The overall goal of this procedure is to grow iridium oxide nanocrystals on a semiconductor substrate by photochemical oxidation. Photochemical oxidation as a synthetic tool expands the methods by which chemists can create new hybrid materials. They can photocatalyze production to unexplored frontiers.
Our work treats the Achilles heel of cadmium sulfide, which is known to be highly active for hydrogen production, but is hampered by photochemical instability. Photochemical oxidation, when applied on nanoscale materials with localized charge carriers can also be exploited from a kinistic styleze of redox reactions by simple examination of the products. To start, first synthesize cadmium sulfide-cadmium selenide seeded rods, and then suspend them in toluene solution indicated in the text protocol.
Transfer about half of the solution to a centrifuge tube, and add up to a one-half volume of methanol to precipitate the rods. Centrifuge the tube at 3, 400 Gs for five minutes, and decant the supernatant. Retain the pellet for later use.
Next, add 250 milligrams of mercaptoundecanoic acid and 400 milligrams of tetramethylammonium hydroxide to 10 milliliters of methanol in a centrifuge tube. Vortex until all the solids are dissolved. Add the methanol mixture to the cadmium sulfide-cadmium selenide seeded rod pellet, and shake the tube by hand to fully dissolve it.
Allow the solution to sit for at least one hour. After one hour, split the solution into two centrifuge tubes, and add 20 milliliters of toluene to each tube. Centrifuge the tubes at 7, 700 Gs for 15 minutes.
Carefully decant the clear supernatant, and invert the centrifuge tubes to dry the samples. Add five milliliters of ultrapure water to the pellets, and then store the rods in foil-wrapped vials. To begin, make solutions of iridium precursor, sodium nitrate, sodium persulfate, and sodium hydroxide as indicated in the text protocol.
Add 0.50 milliliters of the nitrate solution to 0.20 milliliters of the iridium precursor in a standard polystyrene cuvette equipped with a spectroscopic stir bar. Next, add 0.30 milliliters of the seeded rods in water, followed by 0.50 milliliters of the persulfate solution, and 0.50 milliliters of the sodium hydroxide solution. Place the cuvette in a holder, and stir the solution.
Then illuminate the sample at 450 nanometers and 100 milliwatts for up to four hours. The solution should turn green, and then blue. After the desired incubation time, transfer the solution to a tube, and centrifuge for 10 minutes at 7, 700 Gs.Carefully decant the supernatant and retain the pellet.
Disperse by sonicating in polar methanol solvent for further use. The visual appearance of the cadmium sulfide-cadmium selenide rods changes when coated with iridium oxide using irradiation. The uncoated rods begin orange-red in color, which after two hours of illumination turns green, and then blue after four hours of illumination.

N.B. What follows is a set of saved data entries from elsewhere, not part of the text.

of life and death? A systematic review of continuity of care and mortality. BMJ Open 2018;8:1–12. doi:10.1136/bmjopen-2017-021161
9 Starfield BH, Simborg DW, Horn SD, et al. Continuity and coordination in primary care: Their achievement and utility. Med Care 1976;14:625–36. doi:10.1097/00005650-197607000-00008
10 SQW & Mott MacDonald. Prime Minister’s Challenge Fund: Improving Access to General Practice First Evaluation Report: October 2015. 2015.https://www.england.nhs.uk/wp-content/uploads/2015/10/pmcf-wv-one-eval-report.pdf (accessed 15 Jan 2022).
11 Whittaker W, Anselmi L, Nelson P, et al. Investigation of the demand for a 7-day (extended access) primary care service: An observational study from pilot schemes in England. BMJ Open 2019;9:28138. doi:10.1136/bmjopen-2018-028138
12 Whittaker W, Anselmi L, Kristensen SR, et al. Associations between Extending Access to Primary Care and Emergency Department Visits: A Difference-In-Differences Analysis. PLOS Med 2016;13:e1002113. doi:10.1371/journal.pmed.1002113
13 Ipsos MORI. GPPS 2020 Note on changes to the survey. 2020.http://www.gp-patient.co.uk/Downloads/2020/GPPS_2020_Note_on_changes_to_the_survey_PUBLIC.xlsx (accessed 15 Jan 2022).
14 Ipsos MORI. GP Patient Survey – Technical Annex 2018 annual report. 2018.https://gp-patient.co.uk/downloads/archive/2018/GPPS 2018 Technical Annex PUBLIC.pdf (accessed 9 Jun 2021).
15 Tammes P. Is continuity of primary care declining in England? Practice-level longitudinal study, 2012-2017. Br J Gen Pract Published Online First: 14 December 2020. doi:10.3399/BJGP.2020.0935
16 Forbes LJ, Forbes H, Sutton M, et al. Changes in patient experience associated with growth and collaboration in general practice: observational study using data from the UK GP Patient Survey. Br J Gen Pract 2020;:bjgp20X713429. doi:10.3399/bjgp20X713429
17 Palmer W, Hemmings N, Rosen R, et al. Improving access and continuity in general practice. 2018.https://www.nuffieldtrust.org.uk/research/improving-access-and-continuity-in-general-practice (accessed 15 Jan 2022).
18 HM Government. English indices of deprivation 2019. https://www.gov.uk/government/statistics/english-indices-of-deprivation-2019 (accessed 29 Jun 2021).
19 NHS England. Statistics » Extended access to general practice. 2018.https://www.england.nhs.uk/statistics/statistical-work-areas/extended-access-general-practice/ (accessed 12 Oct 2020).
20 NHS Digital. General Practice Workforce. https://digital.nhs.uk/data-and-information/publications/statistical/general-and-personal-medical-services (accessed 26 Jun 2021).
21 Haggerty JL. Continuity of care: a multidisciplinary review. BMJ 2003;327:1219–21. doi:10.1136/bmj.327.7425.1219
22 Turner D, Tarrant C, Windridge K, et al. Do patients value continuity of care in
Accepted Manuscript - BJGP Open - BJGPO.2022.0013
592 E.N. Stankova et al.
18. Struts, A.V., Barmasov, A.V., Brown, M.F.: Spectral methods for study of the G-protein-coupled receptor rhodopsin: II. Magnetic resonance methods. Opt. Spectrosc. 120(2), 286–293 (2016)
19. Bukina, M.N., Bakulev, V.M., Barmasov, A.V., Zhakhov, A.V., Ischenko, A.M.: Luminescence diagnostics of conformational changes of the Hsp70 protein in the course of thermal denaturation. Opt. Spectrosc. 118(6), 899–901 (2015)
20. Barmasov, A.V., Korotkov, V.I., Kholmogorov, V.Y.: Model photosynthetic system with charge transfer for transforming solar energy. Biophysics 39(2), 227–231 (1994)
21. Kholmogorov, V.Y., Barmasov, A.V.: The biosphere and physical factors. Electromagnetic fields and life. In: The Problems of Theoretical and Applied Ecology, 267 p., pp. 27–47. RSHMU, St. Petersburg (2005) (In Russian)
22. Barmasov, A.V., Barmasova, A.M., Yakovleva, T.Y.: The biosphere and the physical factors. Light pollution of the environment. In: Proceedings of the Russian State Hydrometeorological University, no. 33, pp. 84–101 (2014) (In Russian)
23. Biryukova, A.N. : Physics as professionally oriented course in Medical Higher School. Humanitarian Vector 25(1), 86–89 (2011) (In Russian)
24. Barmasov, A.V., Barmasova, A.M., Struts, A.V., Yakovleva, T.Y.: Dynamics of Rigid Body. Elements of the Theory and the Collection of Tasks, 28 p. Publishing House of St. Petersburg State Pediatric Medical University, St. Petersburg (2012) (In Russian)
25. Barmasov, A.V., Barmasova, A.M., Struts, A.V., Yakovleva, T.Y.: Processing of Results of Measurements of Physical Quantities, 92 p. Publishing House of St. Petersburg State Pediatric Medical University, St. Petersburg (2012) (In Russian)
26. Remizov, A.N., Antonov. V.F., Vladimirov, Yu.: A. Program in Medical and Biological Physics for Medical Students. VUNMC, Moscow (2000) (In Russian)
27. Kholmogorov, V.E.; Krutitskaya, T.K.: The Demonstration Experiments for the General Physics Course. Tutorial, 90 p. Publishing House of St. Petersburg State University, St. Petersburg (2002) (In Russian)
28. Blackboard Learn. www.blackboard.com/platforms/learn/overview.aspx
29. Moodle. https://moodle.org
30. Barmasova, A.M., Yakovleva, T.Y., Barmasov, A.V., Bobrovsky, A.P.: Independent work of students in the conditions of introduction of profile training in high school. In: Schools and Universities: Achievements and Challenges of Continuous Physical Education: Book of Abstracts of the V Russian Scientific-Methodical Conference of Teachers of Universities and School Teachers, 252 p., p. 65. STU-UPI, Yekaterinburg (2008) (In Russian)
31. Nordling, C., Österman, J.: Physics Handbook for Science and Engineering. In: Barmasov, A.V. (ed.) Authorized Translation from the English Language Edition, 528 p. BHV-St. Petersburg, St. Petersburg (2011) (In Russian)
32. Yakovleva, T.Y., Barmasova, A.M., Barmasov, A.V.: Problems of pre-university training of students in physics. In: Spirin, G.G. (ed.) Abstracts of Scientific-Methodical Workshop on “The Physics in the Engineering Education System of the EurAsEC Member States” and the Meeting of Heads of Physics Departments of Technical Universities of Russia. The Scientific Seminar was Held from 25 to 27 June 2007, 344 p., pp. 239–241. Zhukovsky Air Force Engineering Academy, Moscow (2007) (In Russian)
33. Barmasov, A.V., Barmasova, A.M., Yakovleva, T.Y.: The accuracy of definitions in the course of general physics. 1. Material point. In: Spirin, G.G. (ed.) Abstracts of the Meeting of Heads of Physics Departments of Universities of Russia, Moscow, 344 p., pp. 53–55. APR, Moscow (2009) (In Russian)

Transmission electron micrographs were used to analyze the growth of the iridium oxide particles on the cadmium sulfide-cadmium selenide seeded rods over time. Control samples with no iridium oxide have rods of four to five nanometers in diameter. Samples illuminated for 10 minutes to four hours show the progression from small to larger particles with a full coating of iridium oxide.
Rods that were illuminated for four hours have a total diameter of nine to ten nanometers, with a two to three nanometer thick outer coating of iridium oxide evident after two hours of illumination. Once mastered, this technique can be done in a few hours if it is properly performed. After watching this video, you should have a good understanding of how to photochemically grow iridium oxide on seeded rods.
The methods used in this procedure can be extended towards the photochemical growth of other metal oxides as well. Don't forget that working with cadmium oxide and highly caustic solutions can be extremely hazardous, and precautions such as working in a glove box and wearing protective clothing should always be taken while performing this procedure.